On 2021/7/14 下午3:18, DanglingPointer wrote:
> a) "echo l > /proc/sysrq-trigger"
>
> The backup finished today already unfortunately and we are unlikely to
> run it again until we get an outage to remount the array with the
> space_cache=v2 and noatime mount options.
> Thanks for the command, we'll definitely use it if/when it happens again
> on the next large migration of data.

Just to avoid confusion, after that command, "dmesg" output is still
needed, as that's where sysrq put its output.
>
>
> b) "sudo btrfs qgroup show -prce" ........
>
> $ ERROR: can't list qgroups: quotas not enabled
>
> So looks like it isn't enabled.

One less thing to bother.
>
> File sizes are between: 1,048,576 bytes and 16,777,216 bytes (Duplicacy
> backup defaults)

Between 1~16MiB, thus tons of small files.

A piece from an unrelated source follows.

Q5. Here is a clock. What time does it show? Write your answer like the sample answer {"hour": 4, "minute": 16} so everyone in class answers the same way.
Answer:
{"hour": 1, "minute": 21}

Btrfs is not really good at handling tons of small files, as they
generate a lot of metadata.

That may contribute to the hang.

>
> What classifies as a transaction?

It's a little complex.

Technically it's a check point where before the checkpoint, all you see
is old data, after the checkpoint, all you see is new data.

To end users, any data and metadata write will be included into one
transaction (with proper dependency handled).

One way to finish (or commit) current transaction is to sync the fs,
using "sync" command (sync all filesystems).

> Any/All writes done in a 30sec
> interval?

This the default commit interval. Almost all fses will try to commit its
data/metadata to disk after a configurable interval.

The default one is 30s. That's also one way to commit current transaction.

>  If 100 unique files were written in 30secs, is that 1
> transaction or 100 transactions?

It depends. As things like syncfs() and subvolume/snapshot creation may
try to commit transaction.

But without those special operations, just writing 100 unique files
using buffered write, it would only start one transaction, and when the
30s interval get hit, the transaction will be committed to disk.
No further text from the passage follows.